This blog was co-authored by Matt Smith and Christopher Liljenstolpe.

We recently had the opportunity to share the lessons we have learned about container security from deploying Kubernetes and OpenShift in the field. If you don’t have time to watch the full recording of our conversation, here are a few highlights.

#1 It’s not just technology, make process and people changes too.

It’s important to understand that the processes and people are changing. Do not just stand up a container platform, hand it to people who have existing responsibilities and assume it all just lines up the same.

There are three key elements you will need to coordinate:

  • Next Generation Architecture: You’re bringing in new technologies. This is perhaps the most obvious aspect of adopting Kubernetes, but everyone impacted needs to understand what they look like – and I mean everyone.  This is not a set of technologies you just hand to one group in your I.T. organization – these technologies are reshaping how the entire organization works.
  • New Project Methodologies. Agile is the leader – but there are different models of agile. Make sure you’re adopting processes & methodologies in line with the technology stack, and don’t skimp on the training across the organization!
  • Evolving to a more collaborative culture. Embrace transparency. In particular, you have to include the security and compliance teams early in the process. You can’t treat them as a gate to be passed at the end of the project. Everyone in the project, including the developer, needs to think of themselves as a security practitioner, and integrate security right from the beginning.

#2 Containers represent a move back to shared host. Make sure to isolate workloads appropriately.

Containers aren’t VMs, they’re Linux processes, so you’re moving back to a shared host model. The combination of SELinux, kernel namespaces, capabilities, cgroups, and seccomp provide a strong isolation model – but you have to take full advantage of them. In particular, even if you’ve struggled with SELinux in the past, it’s imperative to use it with containers since the container framework takes the complexity of managing the SELinux details for you.

Further, with Red Hat CoreOS, you also have the option of an immutable, container-optimized operating system, built on the established base of Red Hat Enterprise Linux.

#3 Maintain the hygiene of your containers

There is a great analogy between containers and sandwiches. You see pre-made sandwiches all the time, and they can be really good and a quick way to grab a bite when you are hungry – but what if you saw a really appetizing sandwich sitting on a park bench, without knowing who put it there or who made it? Would you pick it up and eat it? If you’re getting your sandwich, err … containers, from a third party site, make sure to understand it’s provenance, and determine if it’s trustworthy. That way you won’t accidentally convert your cluster into someone else’s bitcoin mining operation.

Another aspect of container hygiene is that, unlike traditional virtual machine deployment models, you don’t just update them with yum update or apt-get. Instead, the new immutable container deployment model is to rebuild them from scratch, which really needs a fully automated continuous integration process. That CI process should have security built in throughout, including automatic triggering of new builds, vulnerability scanning, and signing of builds so you can be sure of their provenance.  When you have hundreds or thousands of containers that all need to be rebuilt due to release of a new critical patch, you need this process to be fully automated.

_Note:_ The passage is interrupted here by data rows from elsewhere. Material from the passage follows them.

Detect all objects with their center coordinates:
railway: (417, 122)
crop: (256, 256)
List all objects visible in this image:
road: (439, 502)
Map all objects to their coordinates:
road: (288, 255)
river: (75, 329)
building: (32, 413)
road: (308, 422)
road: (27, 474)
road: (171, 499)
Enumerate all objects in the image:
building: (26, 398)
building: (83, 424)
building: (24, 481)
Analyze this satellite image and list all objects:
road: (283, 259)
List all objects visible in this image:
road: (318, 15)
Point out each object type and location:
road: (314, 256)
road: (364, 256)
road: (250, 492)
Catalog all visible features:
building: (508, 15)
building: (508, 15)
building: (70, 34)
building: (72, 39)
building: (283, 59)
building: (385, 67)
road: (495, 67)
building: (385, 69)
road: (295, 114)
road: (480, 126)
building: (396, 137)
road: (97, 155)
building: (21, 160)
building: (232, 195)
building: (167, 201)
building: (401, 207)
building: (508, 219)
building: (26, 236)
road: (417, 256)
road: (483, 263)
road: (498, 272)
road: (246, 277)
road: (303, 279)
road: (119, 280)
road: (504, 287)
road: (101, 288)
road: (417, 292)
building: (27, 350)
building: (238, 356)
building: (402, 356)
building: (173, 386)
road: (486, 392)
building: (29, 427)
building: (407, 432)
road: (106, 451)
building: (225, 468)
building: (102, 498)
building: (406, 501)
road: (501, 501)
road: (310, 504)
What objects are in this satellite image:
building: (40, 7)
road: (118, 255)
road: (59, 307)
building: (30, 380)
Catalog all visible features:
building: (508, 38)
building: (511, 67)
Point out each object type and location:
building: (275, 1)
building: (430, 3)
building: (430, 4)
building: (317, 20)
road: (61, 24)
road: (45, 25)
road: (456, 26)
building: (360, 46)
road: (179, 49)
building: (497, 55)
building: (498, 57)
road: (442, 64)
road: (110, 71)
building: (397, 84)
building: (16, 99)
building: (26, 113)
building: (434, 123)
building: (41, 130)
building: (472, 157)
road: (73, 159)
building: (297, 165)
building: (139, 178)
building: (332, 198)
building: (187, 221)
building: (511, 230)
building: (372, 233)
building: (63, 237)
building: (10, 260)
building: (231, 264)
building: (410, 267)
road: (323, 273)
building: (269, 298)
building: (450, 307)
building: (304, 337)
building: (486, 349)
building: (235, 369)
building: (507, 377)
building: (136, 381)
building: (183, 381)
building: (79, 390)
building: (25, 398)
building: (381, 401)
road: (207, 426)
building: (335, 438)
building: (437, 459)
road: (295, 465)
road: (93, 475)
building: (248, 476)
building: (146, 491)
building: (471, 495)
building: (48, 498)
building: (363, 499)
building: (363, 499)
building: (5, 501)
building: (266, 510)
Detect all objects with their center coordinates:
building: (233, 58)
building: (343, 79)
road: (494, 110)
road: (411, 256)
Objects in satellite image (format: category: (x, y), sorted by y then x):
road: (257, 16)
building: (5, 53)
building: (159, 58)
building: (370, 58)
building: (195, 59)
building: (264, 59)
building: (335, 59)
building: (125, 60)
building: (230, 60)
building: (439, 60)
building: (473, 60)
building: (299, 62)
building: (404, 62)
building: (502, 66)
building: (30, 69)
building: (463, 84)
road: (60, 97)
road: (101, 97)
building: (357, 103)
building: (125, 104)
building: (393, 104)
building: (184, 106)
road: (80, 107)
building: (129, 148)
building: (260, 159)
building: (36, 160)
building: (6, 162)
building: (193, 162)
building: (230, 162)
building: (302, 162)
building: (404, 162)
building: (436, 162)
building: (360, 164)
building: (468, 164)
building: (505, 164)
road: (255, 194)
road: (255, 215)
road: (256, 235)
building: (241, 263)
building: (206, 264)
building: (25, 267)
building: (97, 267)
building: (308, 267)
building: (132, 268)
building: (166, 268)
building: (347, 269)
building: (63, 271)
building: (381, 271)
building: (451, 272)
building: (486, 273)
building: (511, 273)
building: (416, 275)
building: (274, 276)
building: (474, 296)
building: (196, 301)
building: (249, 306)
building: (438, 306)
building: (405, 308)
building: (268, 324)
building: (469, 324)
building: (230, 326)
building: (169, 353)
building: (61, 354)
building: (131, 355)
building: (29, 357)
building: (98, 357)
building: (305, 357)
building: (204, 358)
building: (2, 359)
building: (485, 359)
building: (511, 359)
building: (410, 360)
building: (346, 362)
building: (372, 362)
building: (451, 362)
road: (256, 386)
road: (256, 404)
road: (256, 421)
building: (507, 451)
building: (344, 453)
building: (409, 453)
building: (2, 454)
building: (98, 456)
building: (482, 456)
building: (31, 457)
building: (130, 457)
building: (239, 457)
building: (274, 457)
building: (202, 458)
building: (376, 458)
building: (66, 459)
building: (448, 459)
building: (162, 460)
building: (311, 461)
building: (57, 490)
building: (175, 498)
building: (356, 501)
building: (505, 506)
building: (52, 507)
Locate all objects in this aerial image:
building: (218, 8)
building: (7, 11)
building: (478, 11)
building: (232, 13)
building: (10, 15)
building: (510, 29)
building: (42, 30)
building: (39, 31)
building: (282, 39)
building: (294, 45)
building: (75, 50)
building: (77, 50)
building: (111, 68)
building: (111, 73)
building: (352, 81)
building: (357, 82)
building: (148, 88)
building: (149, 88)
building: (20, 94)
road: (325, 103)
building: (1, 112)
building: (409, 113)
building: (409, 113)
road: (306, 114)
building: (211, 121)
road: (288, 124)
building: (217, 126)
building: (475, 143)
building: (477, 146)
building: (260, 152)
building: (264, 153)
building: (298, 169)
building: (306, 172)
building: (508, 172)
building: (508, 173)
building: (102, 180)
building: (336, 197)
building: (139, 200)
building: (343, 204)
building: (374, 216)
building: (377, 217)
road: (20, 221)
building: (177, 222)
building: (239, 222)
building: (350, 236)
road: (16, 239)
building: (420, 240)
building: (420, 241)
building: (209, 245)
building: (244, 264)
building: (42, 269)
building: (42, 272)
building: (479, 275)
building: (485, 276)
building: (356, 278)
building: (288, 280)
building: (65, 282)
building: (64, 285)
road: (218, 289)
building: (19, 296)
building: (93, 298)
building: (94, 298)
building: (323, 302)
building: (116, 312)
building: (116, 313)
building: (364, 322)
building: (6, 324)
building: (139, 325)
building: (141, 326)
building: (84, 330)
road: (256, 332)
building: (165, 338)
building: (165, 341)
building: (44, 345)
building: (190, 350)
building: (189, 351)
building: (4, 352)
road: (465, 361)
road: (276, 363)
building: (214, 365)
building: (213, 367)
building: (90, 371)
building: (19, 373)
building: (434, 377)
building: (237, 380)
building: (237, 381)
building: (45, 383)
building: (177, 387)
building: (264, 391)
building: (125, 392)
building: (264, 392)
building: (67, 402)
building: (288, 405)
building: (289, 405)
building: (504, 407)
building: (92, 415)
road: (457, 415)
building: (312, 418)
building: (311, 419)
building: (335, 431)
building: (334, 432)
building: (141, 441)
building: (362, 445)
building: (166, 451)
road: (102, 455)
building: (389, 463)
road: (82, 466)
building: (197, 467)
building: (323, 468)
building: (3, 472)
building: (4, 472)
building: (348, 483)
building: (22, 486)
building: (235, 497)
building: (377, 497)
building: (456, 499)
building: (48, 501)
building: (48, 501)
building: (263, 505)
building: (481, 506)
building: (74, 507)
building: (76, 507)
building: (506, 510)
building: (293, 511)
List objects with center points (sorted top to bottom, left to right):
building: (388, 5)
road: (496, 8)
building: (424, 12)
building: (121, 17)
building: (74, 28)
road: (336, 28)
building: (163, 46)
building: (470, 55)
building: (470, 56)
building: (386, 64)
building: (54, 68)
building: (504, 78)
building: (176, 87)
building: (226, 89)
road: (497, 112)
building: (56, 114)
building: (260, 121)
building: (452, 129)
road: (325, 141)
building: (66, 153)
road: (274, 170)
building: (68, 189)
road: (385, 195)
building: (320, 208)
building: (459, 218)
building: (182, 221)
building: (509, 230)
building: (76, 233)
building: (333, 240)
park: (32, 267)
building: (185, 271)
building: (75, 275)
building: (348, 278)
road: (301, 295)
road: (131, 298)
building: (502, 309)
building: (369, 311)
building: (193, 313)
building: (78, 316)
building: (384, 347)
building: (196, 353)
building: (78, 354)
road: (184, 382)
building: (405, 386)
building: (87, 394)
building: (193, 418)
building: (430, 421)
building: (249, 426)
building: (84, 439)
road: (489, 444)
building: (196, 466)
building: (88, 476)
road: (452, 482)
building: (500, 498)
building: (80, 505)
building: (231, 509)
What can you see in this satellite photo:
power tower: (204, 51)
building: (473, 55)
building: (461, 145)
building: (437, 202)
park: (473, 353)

#4 Keep secrets out of your container

It’s a standard best practice to not embed passwords or keys within a container image – even if your images are not public, you shouldn’t share such secrets across your organization. And even if you’re just writing a quick-and-dirty proof of concept, you should separate your secrets from the image, to ensure it never makes it to production. Kubernetes includes a secrets management framework, with a pluggable API so you can use an external tool such as Vault, to enable you to do this easily, so there’s no excuse!

#5 This agile methodology isn’t just for applications – * as Code

With containers being ephemeral, it is no longer possible to hard code rules applying to specific instances. Instead, we leverage labels to create a level of indirection between the policy we want to apply and the workloads currently running in the cluster. Such policies are declarative yaml files, and can be treated just like code – with review and deployment cycles that ensure repeatability and auditability.

#6 Investigate the next generation of tools to separate security concerns

There’s no time to sit still. This space is moving quickly and you need to stay on top of the new tools. Things like Istio and Gloo service meshes; or tracing and monitoring tools like Jaeger and Prometheus. In the container space, Red Hat is driving change with CRI-O, buildah, and podman. In the security and compliance space, Tigera is pushing forward the frontier of what is possible in Kubernetes with Tigera Calico and Tigera Secure Enterprise Edition. These tools are all improving the development process and the operational characteristics of the environment, from stability to security to features and functionality.  Find some time each week to do a little research, read the latest blogs, and tinker with the technology; otherwise, you and your organization will be missing out on some of the great value these new technologies are providing.

 

Matt Smith is a Tigera guest blogger. He is the Chief Architect of the Northeast Commercial region for Red Hat, the world’s leading provider of opensource software solutions.

Christopher Liljenstolpe is the CTO Solutions at Tigera.